____ Material supplied

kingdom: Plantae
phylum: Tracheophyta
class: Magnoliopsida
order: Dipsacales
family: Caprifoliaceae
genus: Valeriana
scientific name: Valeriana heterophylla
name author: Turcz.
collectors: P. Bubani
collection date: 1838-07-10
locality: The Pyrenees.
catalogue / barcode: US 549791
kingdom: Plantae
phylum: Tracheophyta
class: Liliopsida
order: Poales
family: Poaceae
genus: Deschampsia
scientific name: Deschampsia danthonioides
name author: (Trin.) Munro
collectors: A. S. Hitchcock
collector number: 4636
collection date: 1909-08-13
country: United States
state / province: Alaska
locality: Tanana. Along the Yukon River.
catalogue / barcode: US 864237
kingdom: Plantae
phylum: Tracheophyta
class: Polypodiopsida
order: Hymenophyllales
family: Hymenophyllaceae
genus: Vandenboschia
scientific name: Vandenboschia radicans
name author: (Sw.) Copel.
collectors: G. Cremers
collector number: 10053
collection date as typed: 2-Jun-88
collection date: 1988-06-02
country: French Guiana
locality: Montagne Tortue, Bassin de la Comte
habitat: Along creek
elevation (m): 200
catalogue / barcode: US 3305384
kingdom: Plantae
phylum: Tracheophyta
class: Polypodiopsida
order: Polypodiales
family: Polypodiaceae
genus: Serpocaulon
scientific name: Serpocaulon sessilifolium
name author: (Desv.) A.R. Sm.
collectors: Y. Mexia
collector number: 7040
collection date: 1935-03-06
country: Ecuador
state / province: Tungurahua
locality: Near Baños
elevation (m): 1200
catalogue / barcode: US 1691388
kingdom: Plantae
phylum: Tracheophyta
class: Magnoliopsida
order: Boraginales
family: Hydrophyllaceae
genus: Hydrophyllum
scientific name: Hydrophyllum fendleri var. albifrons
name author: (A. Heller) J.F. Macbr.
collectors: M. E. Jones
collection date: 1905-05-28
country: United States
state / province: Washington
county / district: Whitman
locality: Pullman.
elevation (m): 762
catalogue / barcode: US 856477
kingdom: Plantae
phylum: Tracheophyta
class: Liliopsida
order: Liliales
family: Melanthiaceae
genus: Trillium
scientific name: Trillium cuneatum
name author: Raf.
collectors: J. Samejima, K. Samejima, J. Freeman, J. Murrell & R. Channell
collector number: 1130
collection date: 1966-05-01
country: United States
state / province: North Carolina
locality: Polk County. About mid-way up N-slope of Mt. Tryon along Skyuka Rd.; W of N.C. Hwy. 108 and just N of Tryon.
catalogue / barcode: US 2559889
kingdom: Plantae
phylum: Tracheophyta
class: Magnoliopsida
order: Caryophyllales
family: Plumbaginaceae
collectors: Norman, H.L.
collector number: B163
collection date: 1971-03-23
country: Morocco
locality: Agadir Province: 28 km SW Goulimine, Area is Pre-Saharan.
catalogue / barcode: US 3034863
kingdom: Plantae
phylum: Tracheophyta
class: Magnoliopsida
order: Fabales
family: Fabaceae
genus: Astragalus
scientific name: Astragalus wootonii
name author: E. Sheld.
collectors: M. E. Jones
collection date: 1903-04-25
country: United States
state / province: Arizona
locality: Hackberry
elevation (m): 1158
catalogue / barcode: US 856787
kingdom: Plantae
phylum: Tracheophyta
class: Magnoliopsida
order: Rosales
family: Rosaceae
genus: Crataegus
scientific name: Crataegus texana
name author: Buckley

________

**Job**
Copy all of the lines above, character for character, with no changes.

**Worked answer**
kingdom: Plantae
phylum: Tracheophyta
class: Magnoliopsida
order: Dipsacales
family: Caprifoliaceae
genus: Valeriana
scientific name: Valeriana heterophylla
name author: Turcz.
collectors: P. Bubani
collection date: 1838-07-10
locality: The Pyrenees.
catalogue / barcode: US 549791
kingdom: Plantae
phylum: Tracheophyta
class: Liliopsida
order: Poales
family: Poaceae
genus: Deschampsia
scientific name: Deschampsia danthonioides
name author: (Trin.) Munro
collectors: A. S. Hitchcock
collector number: 4636
collection date: 1909-08-13
country: United States
state / province: Alaska
locality: Tanana. Along the Yukon River.
catalogue / barcode: US 864237
kingdom: Plantae
phylum: Tracheophyta
class: Polypodiopsida
order: Hymenophyllales
family: Hymenophyllaceae
genus: Vandenboschia
scientific name: Vandenboschia radicans
name author: (Sw.) Copel.
collectors: G. Cremers
collector number: 10053
collection date as typed: 2-Jun-88
collection date: 1988-06-02
country: French Guiana
locality: Montagne Tortue, Bassin de la Comte
habitat: Along creek
elevation (m): 200
catalogue / barcode: US 3305384
kingdom: Plantae
phylum: Tracheophyta
class: Polypodiopsida
order: Polypodiales
family: Polypodiaceae
genus: Serpocaulon
scientific name: Serpocaulon sessilifolium
name author: (Desv.) A.R. Sm.
collectors: Y. Mexia
collector number: 7040
collection date: 1935-03-06
country: Ecuador
state / province: Tungurahua
locality: Near Baños
elevation (m): 1200
catalogue / barcode: US 1691388
kingdom: Plantae
phylum: Tracheophyta
class: Magnoliopsida
order: Boraginales
family: Hydrophyllaceae
genus: Hydrophyllum
scientific name: Hydrophyllum fendleri var. albifrons
name author: (A. Heller) J.F. Macbr.
collectors: M. E. Jones
collection date: 1905-05-28
country: United States
state / province: Washington
county / district: Whitman
locality: Pullman.
elevation (m): 762
catalogue / barcode: US 856477
kingdom: Plantae
phylum: Tracheophyta
class: Liliopsida
order: Liliales
family: Melanthiaceae
genus: Trillium
scientific name: Trillium cuneatum
name author: Raf.
collectors: J. Samejima, K. Samejima, J. Freeman, J. Murrell & R. Channell
collector number: 1130
collection date: 1966-05-01
country: United States
state / province: North Carolina
locality: Polk County. About mid-way up N-slope of Mt. Tryon along Skyuka Rd.; W of N.C. Hwy. 108 and just N of Tryon.
catalogue / barcode: US 2559889
kingdom: Plantae
phylum: Tracheophyta
class: Magnoliopsida
order: Caryophyllales
family: Plumbaginaceae
collectors: Norman, H.L.
collector number: B163
collection date: 1971-03-23
country: Morocco
locality: Agadir Province: 28 km SW Goulimine, Area is Pre-Saharan.
catalogue / barcode: US 3034863
kingdom: Plantae
phylum: Tracheophyta
class: Magnoliopsida
order: Fabales
family: Fabaceae
genus: Astragalus
scientific name: Astragalus wootonii
name author: E. Sheld.
collectors: M. E. Jones
collection date: 1903-04-25
country: United States
state / province: Arizona
locality: Hackberry
elevation (m): 1158
catalogue / barcode: US 856787
kingdom: Plantae
phylum: Tracheophyta
class: Magnoliopsida
order: Rosales
family: Rosaceae
genus: Crataegus
scientific name: Crataegus texana
name author: Buckley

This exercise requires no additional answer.